Jenner continued as a performer, in chamber music and as a concerto pianist. He performed with the National Orchestra in 1954. He was soloist in performances of John Ireland's Piano Concerto. He was conductor of several choirs: Basilica of the Sacred Heart in Wellington, Church of St Michael and All Angels, and Liederkränzchen (a women's choir) and, from 1937, the Royal Christchurch Musical Society in Christchurch.

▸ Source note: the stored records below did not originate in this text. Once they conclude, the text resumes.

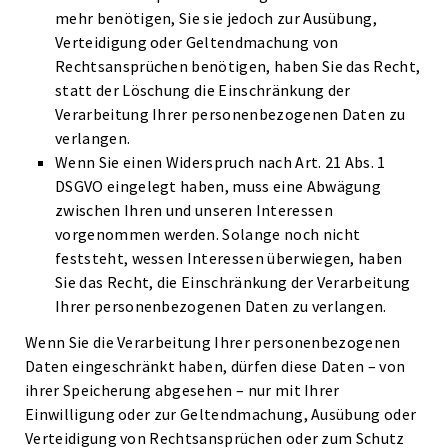
mehr benötigen, Sie sie jedoch zur Ausübung,
Verteidigung oder Geltendmachung von
Rechtsansprüchen benötigen, haben Sie das Recht,
statt der Löschung die Einschränkung der
Verarbeitung Ihrer personenbezogenen Daten zu
verlangen.
Wenn Sie einen Widerspruch nach Art. 21 Abs. 1
DSGVO eingelegt haben, muss eine Abwägung
zwischen Ihren und unseren Interessen
vorgenommen werden. Solange noch nicht
feststeht, wessen Interessen überwiegen, haben
Sie das Recht, die Einschränkung der Verarbeitung
Ihrer personenbezogenen Daten zu verlangen.
Wenn Sie die Verarbeitung Ihrer personenbezogenen
Daten eingeschränkt haben, dürfen diese Daten – von
ihrer Speicherung abgesehen – nur mit Ihrer
Einwilligung oder zur Geltendmachung, Ausübung oder
Verteidigung von Rechtsansprüchen oder zum Schutz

As a composer he wrote piano pieces, songs and cantatas. He wrote books on music tuition, especially sight-singing, and a church music course for Catholic schools; he was also a broadcaster and music critic for the Christchurch Press.

== Honours and awards ==
In the 1962 New Year Honours, Jenner was appointed a Member of the Order of the British Empire, for services to music. He was elected as a fellow of the Royal Academy of Music in 1950.

== Personal life ==
Jenner married Agnes Lavinia Marriott in 1915 and they had five daughters and three sons.

== Selected works ==

=== Compositions and arrangements ===
- Junior sight-singing and songs for schools (1937)
- Senior sight-singing and songs for schools (1937)
- Chants, motets and modal settings : for Catholic schools and choirs. Book I (1937)
- Flower fancies : three miniatures for piano (1944)
- The children's mass and hymn book (1949)
- Country scenes : a little suite of imaginative pieces for piano with percussion band (1949)
- Music for Palm Sunday : restored order : modern settings (1956)
- 20 songs for the school year (1959)

=== Books ===
- Songs for children and how to use them : composed for the purpose of building up a picture modulator for use in teaching sight singing from staff notation (1932)
- Songs and lesson material for the school music course : designed for teaching staff sight-singing and musical knowledge through actual music (1933)
- Lesson plans in music appreciation : listening lessons from gramophone records with associated songs and simple rhythmic hand-movements that ensure right hearing (1936)
- A church music course for Catholic schools. Book I (1936) – followed by Book II (1938) and Book III (1939)
- The orchestra and its music (1948)
- Junior music-reading and songs for schools : a course in vocal music (1950)
- Overtures : their origin, history and design : together with the stories of some well-known overtures (1950)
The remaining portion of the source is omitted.